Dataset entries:
☆ ☆ ☆ ☆
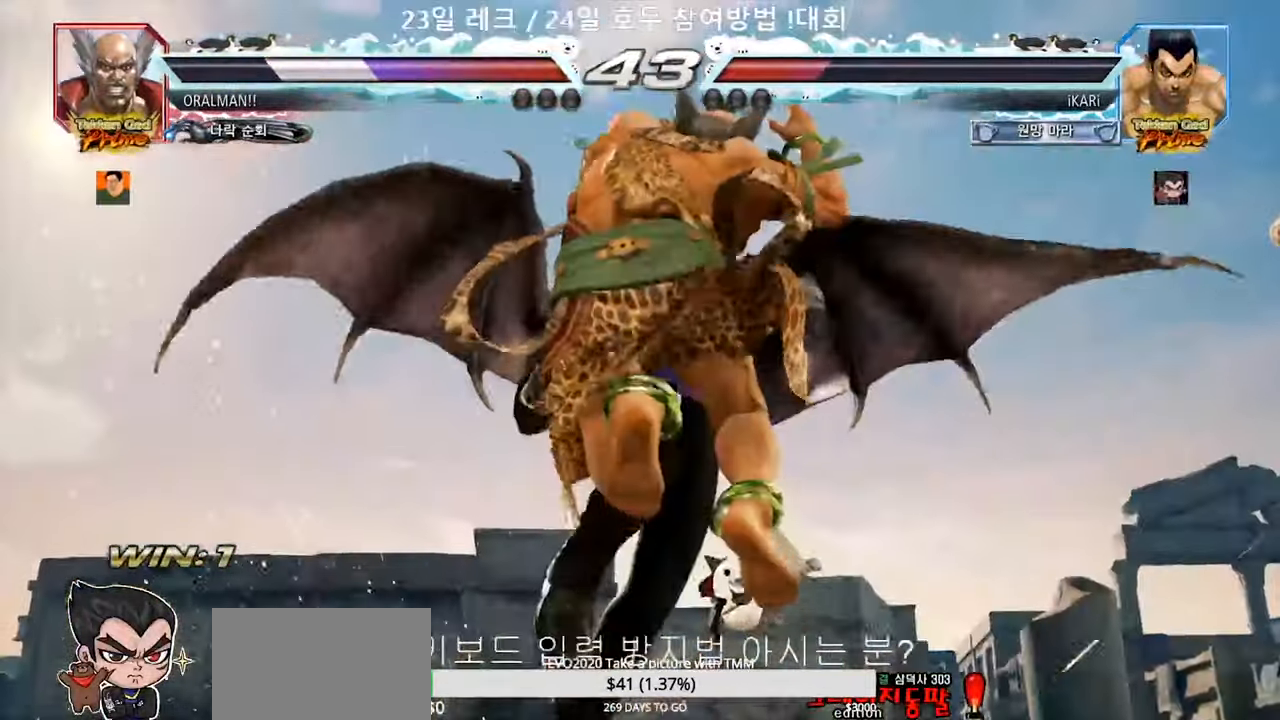
{"dt_ms": 500, "buttons": [], "left_stick": "center", "events": []}
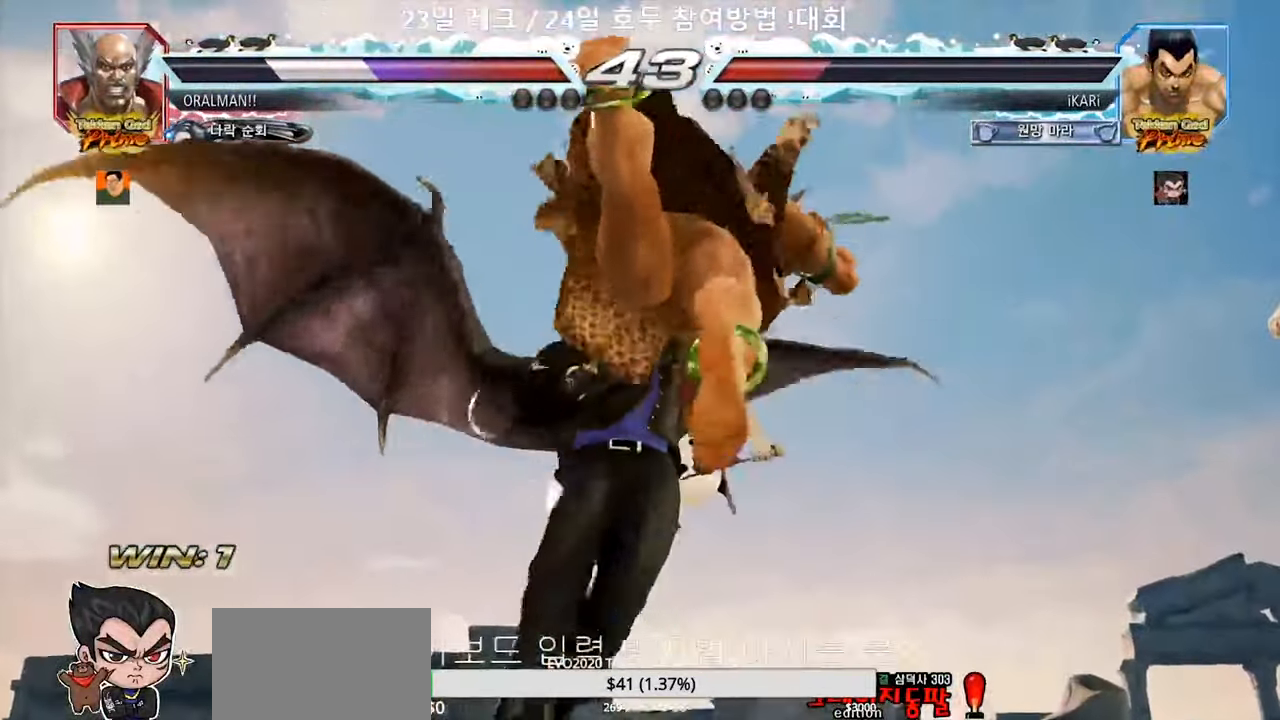
{"dt_ms": 500, "buttons": ["SQUARE"], "left_stick": "center", "events": [[350, "TRIANGLE", "down"], [367, "SQUARE", "down"], [467, "TRIANGLE", "up"]]}
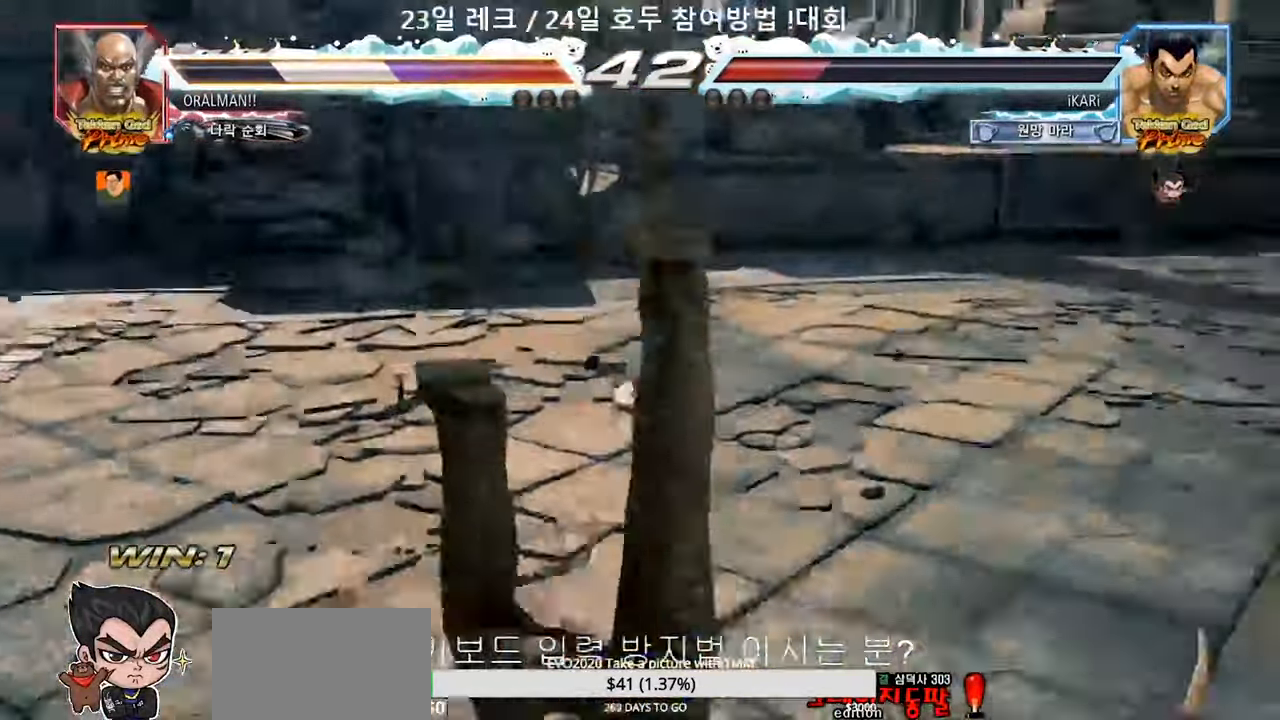
{"dt_ms": 500, "buttons": [], "left_stick": "center", "events": [[33, "SQUARE", "up"], [83, "left_stick", "down"], [200, "left_stick", "center"]]}
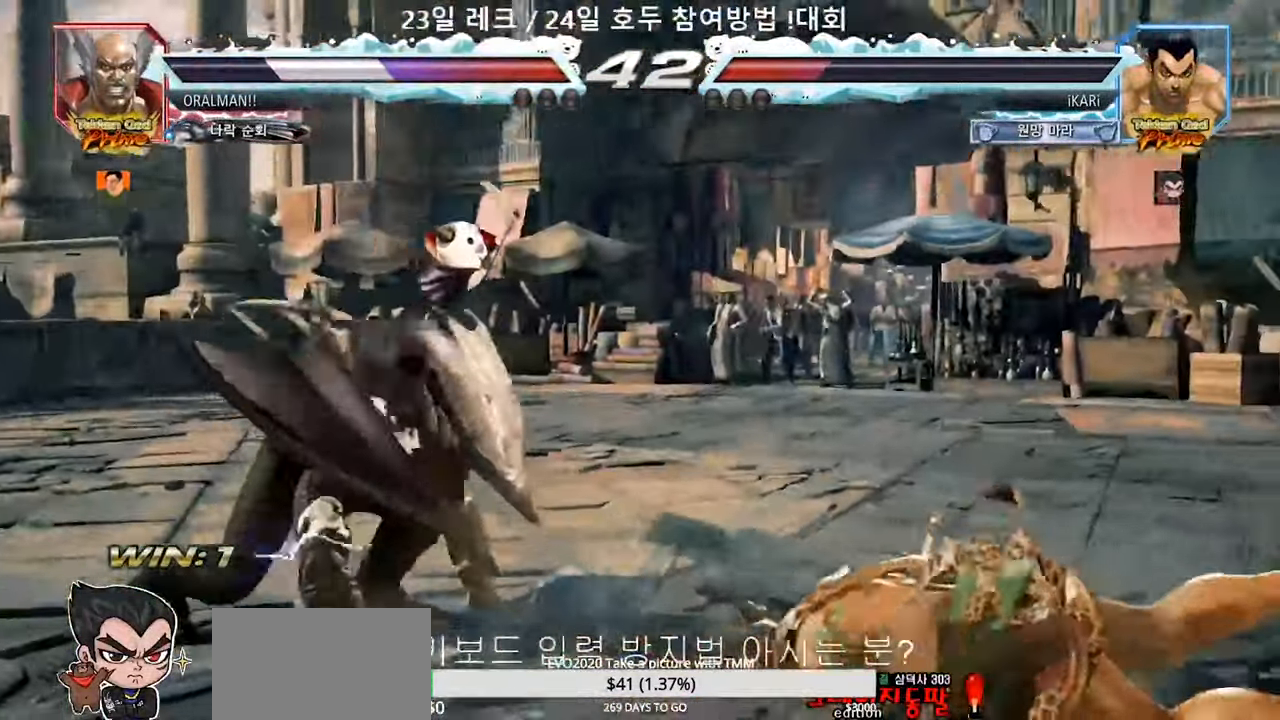
{"dt_ms": 500, "buttons": [], "left_stick": "right"}
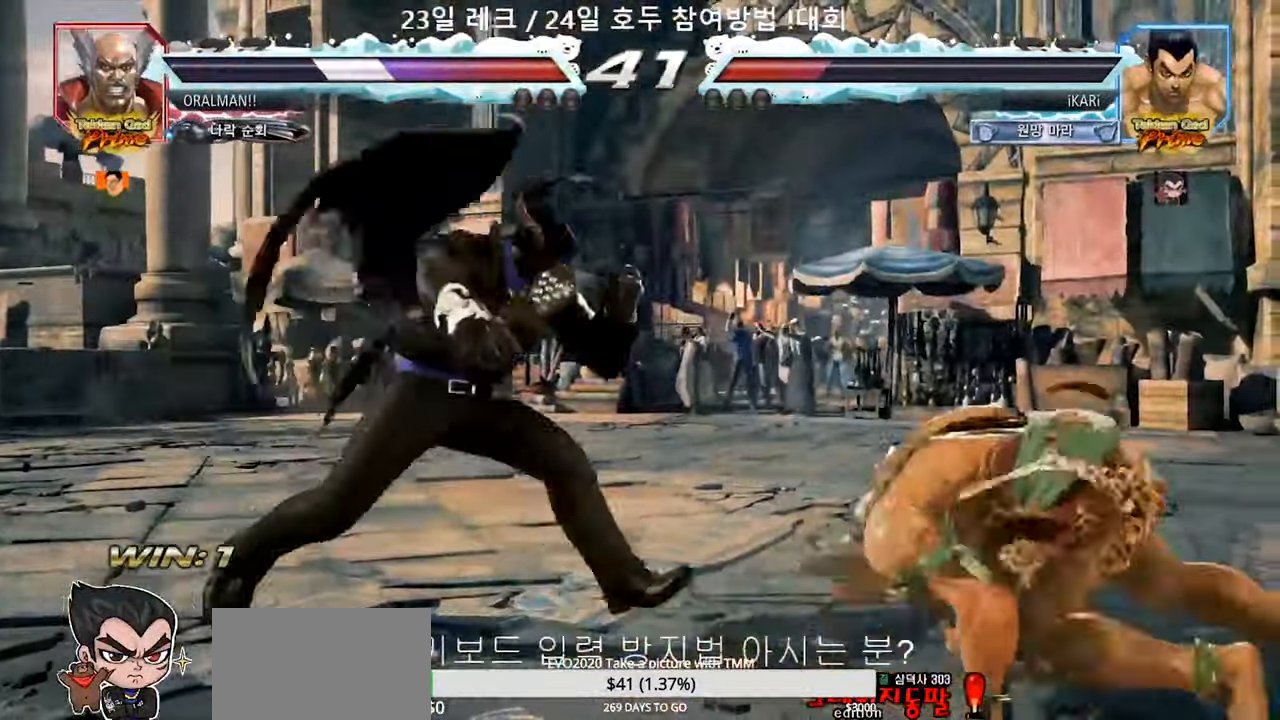
{"dt_ms": 500, "buttons": [], "left_stick": "center", "events": [[233, "left_stick", "center"]]}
☆ ☆ ☆ ☆
Assigned task - List all lines from the entries that include the word "down".

Your solution -
{"dt_ms": 500, "buttons": ["SQUARE"], "left_stick": "center", "events": [[350, "TRIANGLE", "down"], [367, "SQUARE", "down"], [467, "TRIANGLE", "up"]]}
{"dt_ms": 500, "buttons": [], "left_stick": "center", "events": [[33, "SQUARE", "up"], [83, "left_stick", "down"], [200, "left_stick", "center"]]}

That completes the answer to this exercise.